→ **REQUIREMENT**
Print, exactly and completely, the data that appears below.

→ **SOURCE INFORMATION**
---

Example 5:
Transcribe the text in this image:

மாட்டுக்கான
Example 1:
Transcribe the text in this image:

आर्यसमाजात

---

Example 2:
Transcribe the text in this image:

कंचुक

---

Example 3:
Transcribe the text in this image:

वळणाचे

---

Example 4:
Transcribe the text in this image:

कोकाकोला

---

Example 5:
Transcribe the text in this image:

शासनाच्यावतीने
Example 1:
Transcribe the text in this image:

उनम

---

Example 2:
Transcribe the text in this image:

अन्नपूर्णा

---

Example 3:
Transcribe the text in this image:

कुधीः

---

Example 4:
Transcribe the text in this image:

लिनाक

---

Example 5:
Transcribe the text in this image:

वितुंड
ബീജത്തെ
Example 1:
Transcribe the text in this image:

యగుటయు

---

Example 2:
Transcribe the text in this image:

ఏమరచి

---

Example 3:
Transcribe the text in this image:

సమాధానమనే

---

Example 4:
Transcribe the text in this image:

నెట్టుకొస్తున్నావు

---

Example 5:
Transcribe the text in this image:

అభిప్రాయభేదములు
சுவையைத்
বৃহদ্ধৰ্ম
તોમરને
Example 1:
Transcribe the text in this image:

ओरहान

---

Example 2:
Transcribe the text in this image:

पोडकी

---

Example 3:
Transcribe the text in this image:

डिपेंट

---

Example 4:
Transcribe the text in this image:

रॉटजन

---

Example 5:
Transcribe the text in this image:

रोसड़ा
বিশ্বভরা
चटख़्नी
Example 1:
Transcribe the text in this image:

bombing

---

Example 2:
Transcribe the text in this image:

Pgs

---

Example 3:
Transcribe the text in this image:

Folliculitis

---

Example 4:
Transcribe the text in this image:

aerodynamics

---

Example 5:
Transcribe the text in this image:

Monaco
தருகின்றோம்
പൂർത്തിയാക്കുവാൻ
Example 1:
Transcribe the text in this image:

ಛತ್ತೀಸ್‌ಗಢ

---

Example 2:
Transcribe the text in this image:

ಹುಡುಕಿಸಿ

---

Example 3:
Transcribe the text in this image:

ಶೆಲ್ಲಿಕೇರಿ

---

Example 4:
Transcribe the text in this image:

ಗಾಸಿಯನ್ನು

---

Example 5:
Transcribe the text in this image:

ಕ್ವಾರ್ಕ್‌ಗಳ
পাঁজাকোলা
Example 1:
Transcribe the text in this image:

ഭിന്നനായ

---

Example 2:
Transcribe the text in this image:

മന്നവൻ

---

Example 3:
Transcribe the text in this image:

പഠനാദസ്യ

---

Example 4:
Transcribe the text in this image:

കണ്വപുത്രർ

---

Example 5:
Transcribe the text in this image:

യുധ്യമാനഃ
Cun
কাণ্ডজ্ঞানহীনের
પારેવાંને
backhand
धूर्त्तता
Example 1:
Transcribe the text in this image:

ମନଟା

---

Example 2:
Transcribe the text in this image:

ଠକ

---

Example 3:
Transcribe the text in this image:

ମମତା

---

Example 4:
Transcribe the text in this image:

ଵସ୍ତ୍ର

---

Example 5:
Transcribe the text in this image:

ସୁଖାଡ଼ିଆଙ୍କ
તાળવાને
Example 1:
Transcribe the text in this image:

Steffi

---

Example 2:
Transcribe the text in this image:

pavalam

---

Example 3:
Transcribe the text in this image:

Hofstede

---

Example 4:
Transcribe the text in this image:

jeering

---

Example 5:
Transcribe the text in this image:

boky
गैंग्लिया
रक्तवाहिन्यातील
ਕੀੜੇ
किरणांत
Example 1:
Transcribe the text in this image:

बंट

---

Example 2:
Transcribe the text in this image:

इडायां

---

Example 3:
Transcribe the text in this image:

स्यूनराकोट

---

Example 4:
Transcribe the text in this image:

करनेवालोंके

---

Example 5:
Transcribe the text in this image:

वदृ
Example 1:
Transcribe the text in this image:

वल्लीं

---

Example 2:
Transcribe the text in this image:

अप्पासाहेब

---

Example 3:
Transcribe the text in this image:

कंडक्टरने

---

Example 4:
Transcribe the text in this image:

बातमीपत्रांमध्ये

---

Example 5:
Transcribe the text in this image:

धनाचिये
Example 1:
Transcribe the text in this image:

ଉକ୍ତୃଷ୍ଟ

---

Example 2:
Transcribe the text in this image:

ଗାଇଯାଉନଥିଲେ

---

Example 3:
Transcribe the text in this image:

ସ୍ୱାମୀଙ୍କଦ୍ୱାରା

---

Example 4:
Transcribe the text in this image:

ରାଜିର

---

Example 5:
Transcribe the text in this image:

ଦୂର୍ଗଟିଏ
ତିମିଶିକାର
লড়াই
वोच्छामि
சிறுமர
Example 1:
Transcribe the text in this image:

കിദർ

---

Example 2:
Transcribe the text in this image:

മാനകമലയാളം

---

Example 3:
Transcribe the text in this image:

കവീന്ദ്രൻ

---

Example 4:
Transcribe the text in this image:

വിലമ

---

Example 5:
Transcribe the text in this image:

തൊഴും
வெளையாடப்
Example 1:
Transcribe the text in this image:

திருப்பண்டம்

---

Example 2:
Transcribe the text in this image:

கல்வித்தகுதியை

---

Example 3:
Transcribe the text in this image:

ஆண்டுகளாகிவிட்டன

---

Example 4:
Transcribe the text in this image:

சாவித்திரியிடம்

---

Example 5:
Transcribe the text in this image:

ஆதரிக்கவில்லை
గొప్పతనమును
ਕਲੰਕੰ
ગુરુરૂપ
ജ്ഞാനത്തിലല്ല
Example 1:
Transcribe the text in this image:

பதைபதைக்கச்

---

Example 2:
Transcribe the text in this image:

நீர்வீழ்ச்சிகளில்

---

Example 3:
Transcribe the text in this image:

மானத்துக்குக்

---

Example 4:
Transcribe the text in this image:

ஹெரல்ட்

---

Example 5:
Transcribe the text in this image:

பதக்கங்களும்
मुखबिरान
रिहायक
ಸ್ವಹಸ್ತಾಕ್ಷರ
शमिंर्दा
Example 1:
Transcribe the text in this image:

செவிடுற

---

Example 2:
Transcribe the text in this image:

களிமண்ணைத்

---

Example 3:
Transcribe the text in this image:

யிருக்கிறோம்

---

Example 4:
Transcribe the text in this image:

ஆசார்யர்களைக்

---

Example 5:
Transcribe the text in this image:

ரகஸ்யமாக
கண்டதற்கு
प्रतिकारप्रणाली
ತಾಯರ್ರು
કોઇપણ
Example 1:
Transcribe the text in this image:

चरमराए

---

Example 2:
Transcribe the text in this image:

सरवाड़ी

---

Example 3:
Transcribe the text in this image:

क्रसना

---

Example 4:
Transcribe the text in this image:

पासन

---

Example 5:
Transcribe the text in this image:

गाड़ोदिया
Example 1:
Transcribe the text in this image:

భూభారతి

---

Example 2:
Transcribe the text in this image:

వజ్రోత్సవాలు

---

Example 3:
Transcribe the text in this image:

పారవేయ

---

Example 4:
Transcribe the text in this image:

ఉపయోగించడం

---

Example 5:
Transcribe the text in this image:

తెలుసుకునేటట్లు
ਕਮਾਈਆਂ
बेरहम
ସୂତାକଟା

→ **ANSWER SPACE**
---

Example 5:
Transcribe the text in this image:

மாட்டுக்கான
Example 1:
Transcribe the text in this image:

आर्यसमाजात

---

Example 2:
Transcribe the text in this image:

कंचुक

---

Example 3:
Transcribe the text in this image:

वळणाचे

---

Example 4:
Transcribe the text in this image:

कोकाकोला

---

Example 5:
Transcribe the text in this image:

शासनाच्यावतीने
Example 1:
Transcribe the text in this image:

उनम

---

Example 2:
Transcribe the text in this image:

अन्नपूर्णा

---

Example 3:
Transcribe the text in this image:

कुधीः

---

Example 4:
Transcribe the text in this image:

लिनाक

---

Example 5:
Transcribe the text in this image:

वितुंड
ബീജത്തെ
Example 1:
Transcribe the text in this image:

యగుటయు

---

Example 2:
Transcribe the text in this image:

ఏమరచి

---

Example 3:
Transcribe the text in this image:

సమాధానమనే

---

Example 4:
Transcribe the text in this image:

నెట్టుకొస్తున్నావు

---

Example 5:
Transcribe the text in this image:

అభిప్రాయభేదములు
சுவையைத்
বৃহদ্ধৰ্ম
તોમરને
Example 1:
Transcribe the text in this image:

ओरहान

---

Example 2:
Transcribe the text in this image:

पोडकी

---

Example 3:
Transcribe the text in this image:

डिपेंट

---

Example 4:
Transcribe the text in this image:

रॉटजन

---

Example 5:
Transcribe the text in this image:

रोसड़ा
বিশ্বভরা
चटख़्नी
Example 1:
Transcribe the text in this image:

bombing

---

Example 2:
Transcribe the text in this image:

Pgs

---

Example 3:
Transcribe the text in this image:

Folliculitis

---

Example 4:
Transcribe the text in this image:

aerodynamics

---

Example 5:
Transcribe the text in this image:

Monaco
தருகின்றோம்
പൂർത്തിയാക്കുവാൻ
Example 1:
Transcribe the text in this image:

ಛತ್ತೀಸ್‌ಗಢ

---

Example 2:
Transcribe the text in this image:

ಹುಡುಕಿಸಿ

---

Example 3:
Transcribe the text in this image:

ಶೆಲ್ಲಿಕೇರಿ

---

Example 4:
Transcribe the text in this image:

ಗಾಸಿಯನ್ನು

---

Example 5:
Transcribe the text in this image:

ಕ್ವಾರ್ಕ್‌ಗಳ
পাঁজাকোলা
Example 1:
Transcribe the text in this image:

ഭിന്നനായ

---

Example 2:
Transcribe the text in this image:

മന്നവൻ

---

Example 3:
Transcribe the text in this image:

പഠനാദസ്യ

---

Example 4:
Transcribe the text in this image:

കണ്വപുത്രർ

---

Example 5:
Transcribe the text in this image:

യുധ്യമാനഃ
Cun
কাণ্ডজ্ঞানহীনের
પારેવાંને
backhand
धूर्त्तता
Example 1:
Transcribe the text in this image:

ମନଟା

---

Example 2:
Transcribe the text in this image:

ଠକ

---

Example 3:
Transcribe the text in this image:

ମମତା

---

Example 4:
Transcribe the text in this image:

ଵସ୍ତ୍ର

---

Example 5:
Transcribe the text in this image:

ସୁଖାଡ଼ିଆଙ୍କ
તાળવાને
Example 1:
Transcribe the text in this image:

Steffi

---

Example 2:
Transcribe the text in this image:

pavalam

---

Example 3:
Transcribe the text in this image:

Hofstede

---

Example 4:
Transcribe the text in this image:

jeering

---

Example 5:
Transcribe the text in this image:

boky
गैंग्लिया
रक्तवाहिन्यातील
ਕੀੜੇ
किरणांत
Example 1:
Transcribe the text in this image:

बंट

---

Example 2:
Transcribe the text in this image:

इडायां

---

Example 3:
Transcribe the text in this image:

स्यूनराकोट

---

Example 4:
Transcribe the text in this image:

करनेवालोंके

---

Example 5:
Transcribe the text in this image:

वदृ
Example 1:
Transcribe the text in this image:

वल्लीं

---

Example 2:
Transcribe the text in this image:

अप्पासाहेब

---

Example 3:
Transcribe the text in this image:

कंडक्टरने

---

Example 4:
Transcribe the text in this image:

बातमीपत्रांमध्ये

---

Example 5:
Transcribe the text in this image:

धनाचिये
Example 1:
Transcribe the text in this image:

ଉକ୍ତୃଷ୍ଟ

---

Example 2:
Transcribe the text in this image:

ଗାଇଯାଉନଥିଲେ

---

Example 3:
Transcribe the text in this image:

ସ୍ୱାମୀଙ୍କଦ୍ୱାରା

---

Example 4:
Transcribe the text in this image:

ରାଜିର

---

Example 5:
Transcribe the text in this image:

ଦୂର୍ଗଟିଏ
ତିମିଶିକାର
লড়াই
वोच्छामि
சிறுமர
Example 1:
Transcribe the text in this image:

കിദർ

---

Example 2:
Transcribe the text in this image:

മാനകമലയാളം

---

Example 3:
Transcribe the text in this image:

കവീന്ദ്രൻ

---

Example 4:
Transcribe the text in this image:

വിലമ

---

Example 5:
Transcribe the text in this image:

തൊഴും
வெளையாடப்
Example 1:
Transcribe the text in this image:

திருப்பண்டம்

---

Example 2:
Transcribe the text in this image:

கல்வித்தகுதியை

---

Example 3:
Transcribe the text in this image:

ஆண்டுகளாகிவிட்டன

---

Example 4:
Transcribe the text in this image:

சாவித்திரியிடம்

---

Example 5:
Transcribe the text in this image:

ஆதரிக்கவில்லை
గొప్పతనమును
ਕਲੰਕੰ
ગુરુરૂપ
ജ്ഞാനത്തിലല്ല
Example 1:
Transcribe the text in this image:

பதைபதைக்கச்

---

Example 2:
Transcribe the text in this image:

நீர்வீழ்ச்சிகளில்

---

Example 3:
Transcribe the text in this image:

மானத்துக்குக்

---

Example 4:
Transcribe the text in this image:

ஹெரல்ட்

---

Example 5:
Transcribe the text in this image:

பதக்கங்களும்
मुखबिरान
रिहायक
ಸ್ವಹಸ್ತಾಕ್ಷರ
शमिंर्दा
Example 1:
Transcribe the text in this image:

செவிடுற

---

Example 2:
Transcribe the text in this image:

களிமண்ணைத்

---

Example 3:
Transcribe the text in this image:

யிருக்கிறோம்

---

Example 4:
Transcribe the text in this image:

ஆசார்யர்களைக்

---

Example 5:
Transcribe the text in this image:

ரகஸ்யமாக
கண்டதற்கு
प्रतिकारप्रणाली
ತಾಯರ್ರು
કોઇપણ
Example 1:
Transcribe the text in this image:

चरमराए

---

Example 2:
Transcribe the text in this image:

सरवाड़ी

---

Example 3:
Transcribe the text in this image:

क्रसना

---

Example 4:
Transcribe the text in this image:

पासन

---

Example 5:
Transcribe the text in this image:

गाड़ोदिया
Example 1:
Transcribe the text in this image:

భూభారతి

---

Example 2:
Transcribe the text in this image:

వజ్రోత్సవాలు

---

Example 3:
Transcribe the text in this image:

పారవేయ

---

Example 4:
Transcribe the text in this image:

ఉపయోగించడం

---

Example 5:
Transcribe the text in this image:

తెలుసుకునేటట్లు
ਕਮਾਈਆਂ
बेरहम
ସୂତାକଟା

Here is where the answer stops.